Ideal for all methods is a temperature between about 18 and 25 °C / 64 and 77 °F, ideally around 20 °C / 68 °F. The tomatoes should also be kept at a relatively high humidity. It is also important to have a relatively high humidity. Darkness is not a problem. The tomatoes are then ripe in a period of three days to two weeks. If only a few days are missing for ripening, you can put the tomatoes somewhere on the window sill in the sun.
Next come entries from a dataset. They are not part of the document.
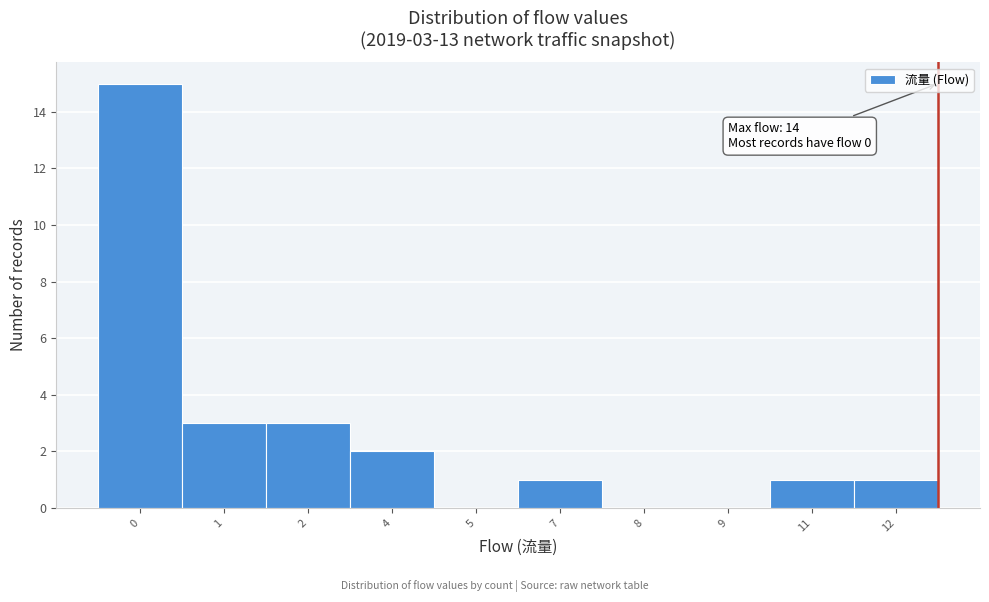

Reading right to left, list all the values displayed in this chart.

12=1	11=1	9=0	8=0	7=1	5=0	4=2	2=3	1=3	0=15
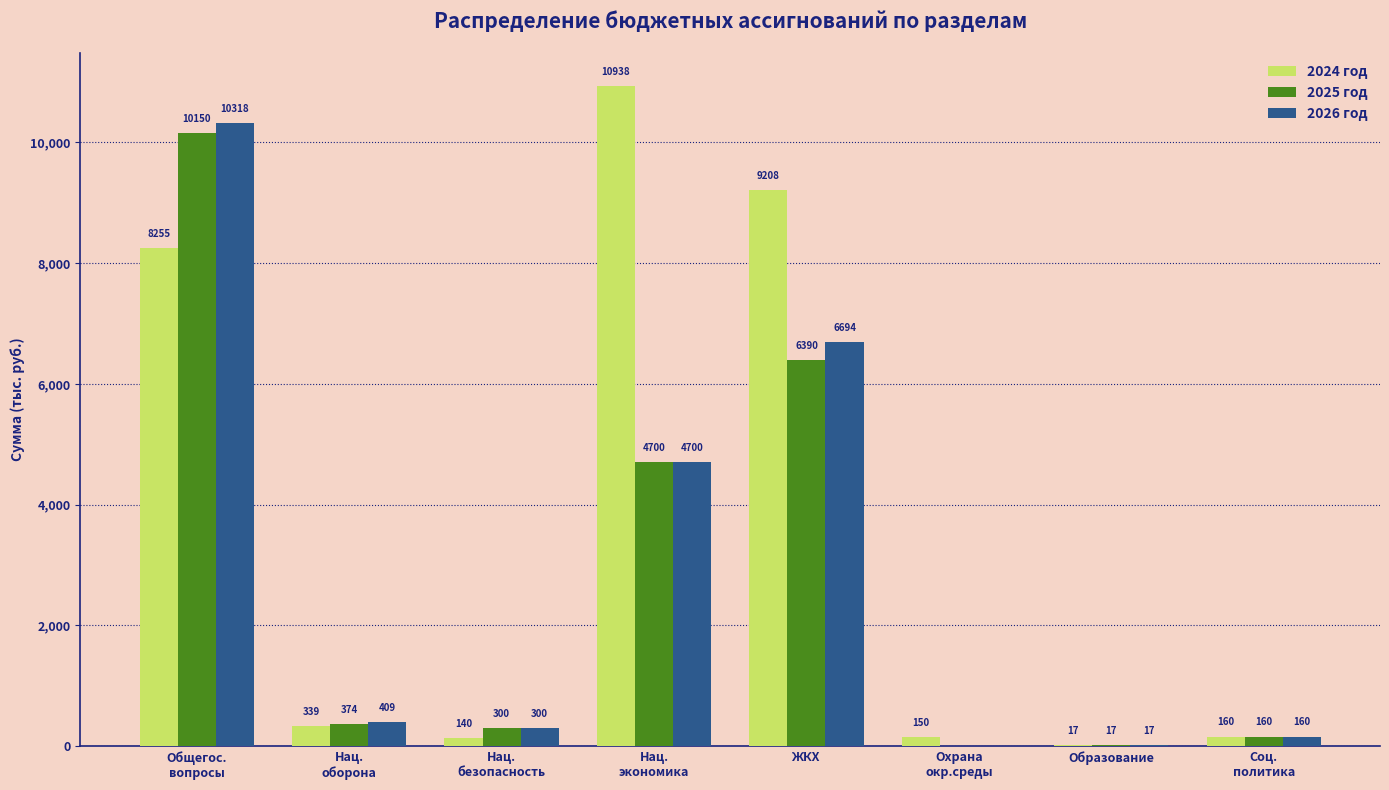

Which series has the largest total across all categories?

2024 год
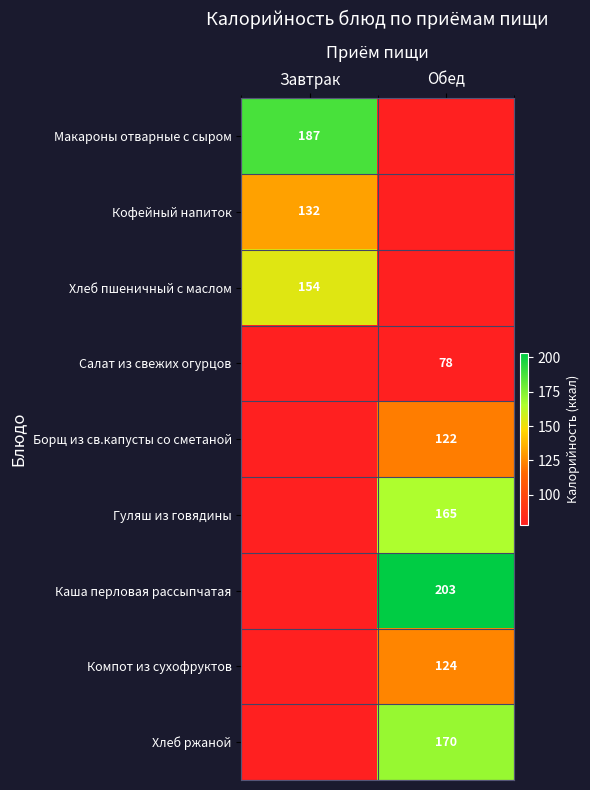

The value of Хлеб пшеничный с маслом at Завтрак is 154. True or false?

True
Here’s what you can try:

  • Simply pull out the whole tomato plant, shake off the soil, remove the foliage, and then hang upside down in a dry and warm place: This is the most rigorous method.
  • Single tomatoes can be packed in newspaper, a perforated plastic bag or a paper bag. Add an apple or banana, the tomatoes benefit from their ethylene release and the ripening process progresses even faster due to this gas.
  • In a box, place the tomatoes next to each other, so they don’t touch. Cover them with some newspaper.
  • Ripening in a clay pot has also proven to be effective. To do this, soak a clay pot in water, for example, so that it can soak up liquid. The tomatoes are then placed in the pot and covered with a clay lid, if possible. The warm and humid atmosphere allows the tomatoes to ripen quickly. If the liquid evaporates, you can put in a container filled with water.